> **AIM OF THE EXERCISE**: Find every line of the data below that has "ntop" in it. Reply with the number only.

Transcribed page contents

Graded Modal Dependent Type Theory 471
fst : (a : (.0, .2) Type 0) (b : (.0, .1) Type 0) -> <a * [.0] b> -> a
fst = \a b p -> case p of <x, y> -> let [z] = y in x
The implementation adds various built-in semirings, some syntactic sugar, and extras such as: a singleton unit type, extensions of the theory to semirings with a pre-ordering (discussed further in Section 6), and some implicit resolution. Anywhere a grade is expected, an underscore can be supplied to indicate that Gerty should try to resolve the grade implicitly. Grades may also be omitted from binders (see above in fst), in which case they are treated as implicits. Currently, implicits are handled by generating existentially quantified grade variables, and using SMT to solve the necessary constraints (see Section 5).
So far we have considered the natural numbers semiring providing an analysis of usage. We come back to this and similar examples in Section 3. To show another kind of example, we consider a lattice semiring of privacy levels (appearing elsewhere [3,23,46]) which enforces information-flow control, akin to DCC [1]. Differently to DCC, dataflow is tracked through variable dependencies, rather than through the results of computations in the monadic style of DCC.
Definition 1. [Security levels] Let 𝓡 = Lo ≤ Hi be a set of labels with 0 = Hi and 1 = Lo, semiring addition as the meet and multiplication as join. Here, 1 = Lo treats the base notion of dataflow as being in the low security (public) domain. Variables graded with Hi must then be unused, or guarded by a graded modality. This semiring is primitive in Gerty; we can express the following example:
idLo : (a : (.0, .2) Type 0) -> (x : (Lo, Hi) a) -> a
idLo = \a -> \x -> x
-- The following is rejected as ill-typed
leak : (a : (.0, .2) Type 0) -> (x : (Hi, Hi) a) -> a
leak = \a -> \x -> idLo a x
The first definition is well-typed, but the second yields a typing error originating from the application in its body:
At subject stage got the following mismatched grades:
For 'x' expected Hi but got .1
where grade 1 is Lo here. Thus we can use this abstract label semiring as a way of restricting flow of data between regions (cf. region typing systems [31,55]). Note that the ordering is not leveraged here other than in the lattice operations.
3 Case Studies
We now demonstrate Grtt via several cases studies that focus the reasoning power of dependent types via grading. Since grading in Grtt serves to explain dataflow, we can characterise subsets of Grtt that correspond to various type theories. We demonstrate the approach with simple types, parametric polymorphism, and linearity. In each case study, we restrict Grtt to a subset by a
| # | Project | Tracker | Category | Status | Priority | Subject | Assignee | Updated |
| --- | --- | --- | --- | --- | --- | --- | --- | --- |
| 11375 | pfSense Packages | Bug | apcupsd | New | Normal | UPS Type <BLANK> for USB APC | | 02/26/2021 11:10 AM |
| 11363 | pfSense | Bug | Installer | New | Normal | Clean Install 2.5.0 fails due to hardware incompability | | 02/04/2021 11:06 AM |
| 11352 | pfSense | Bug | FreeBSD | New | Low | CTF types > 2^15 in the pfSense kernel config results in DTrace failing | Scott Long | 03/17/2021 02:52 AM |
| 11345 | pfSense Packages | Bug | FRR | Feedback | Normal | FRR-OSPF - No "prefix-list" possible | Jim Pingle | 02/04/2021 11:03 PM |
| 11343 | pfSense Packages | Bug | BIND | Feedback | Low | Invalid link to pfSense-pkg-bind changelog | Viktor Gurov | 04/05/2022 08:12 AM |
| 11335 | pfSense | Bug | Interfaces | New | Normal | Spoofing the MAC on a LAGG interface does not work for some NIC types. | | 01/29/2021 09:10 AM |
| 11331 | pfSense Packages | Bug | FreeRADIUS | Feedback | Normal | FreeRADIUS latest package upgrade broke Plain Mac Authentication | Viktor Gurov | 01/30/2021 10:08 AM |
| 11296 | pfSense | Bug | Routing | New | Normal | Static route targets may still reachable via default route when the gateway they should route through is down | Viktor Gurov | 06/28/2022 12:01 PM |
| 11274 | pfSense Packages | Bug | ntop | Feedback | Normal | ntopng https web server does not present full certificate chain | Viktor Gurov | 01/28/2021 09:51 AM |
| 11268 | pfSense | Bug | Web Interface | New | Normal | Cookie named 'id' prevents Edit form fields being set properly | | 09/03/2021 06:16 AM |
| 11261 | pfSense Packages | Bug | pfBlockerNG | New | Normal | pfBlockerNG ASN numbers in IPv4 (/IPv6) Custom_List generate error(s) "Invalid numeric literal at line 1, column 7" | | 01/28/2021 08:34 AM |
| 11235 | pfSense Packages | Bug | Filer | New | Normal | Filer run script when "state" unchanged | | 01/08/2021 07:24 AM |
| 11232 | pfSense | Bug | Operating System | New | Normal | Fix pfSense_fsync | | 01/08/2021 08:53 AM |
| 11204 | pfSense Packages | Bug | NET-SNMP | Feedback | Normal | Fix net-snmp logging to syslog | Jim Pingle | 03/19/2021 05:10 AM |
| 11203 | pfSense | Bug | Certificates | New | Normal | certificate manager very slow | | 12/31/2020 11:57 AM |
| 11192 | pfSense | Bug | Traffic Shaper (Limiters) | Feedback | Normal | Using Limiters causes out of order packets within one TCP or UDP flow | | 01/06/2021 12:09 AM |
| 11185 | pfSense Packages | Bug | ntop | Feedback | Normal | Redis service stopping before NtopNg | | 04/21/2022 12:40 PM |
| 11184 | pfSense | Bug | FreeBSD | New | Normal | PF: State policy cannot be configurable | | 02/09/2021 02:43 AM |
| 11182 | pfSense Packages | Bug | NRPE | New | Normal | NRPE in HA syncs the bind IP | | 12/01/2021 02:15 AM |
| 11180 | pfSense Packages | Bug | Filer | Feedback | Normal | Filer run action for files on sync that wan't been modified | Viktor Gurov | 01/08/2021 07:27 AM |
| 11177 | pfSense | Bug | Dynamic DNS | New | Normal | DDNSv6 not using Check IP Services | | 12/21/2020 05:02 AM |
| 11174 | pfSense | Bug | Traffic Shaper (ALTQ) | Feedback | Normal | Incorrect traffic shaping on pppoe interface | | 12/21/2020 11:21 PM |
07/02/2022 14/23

> **REPLY**: 2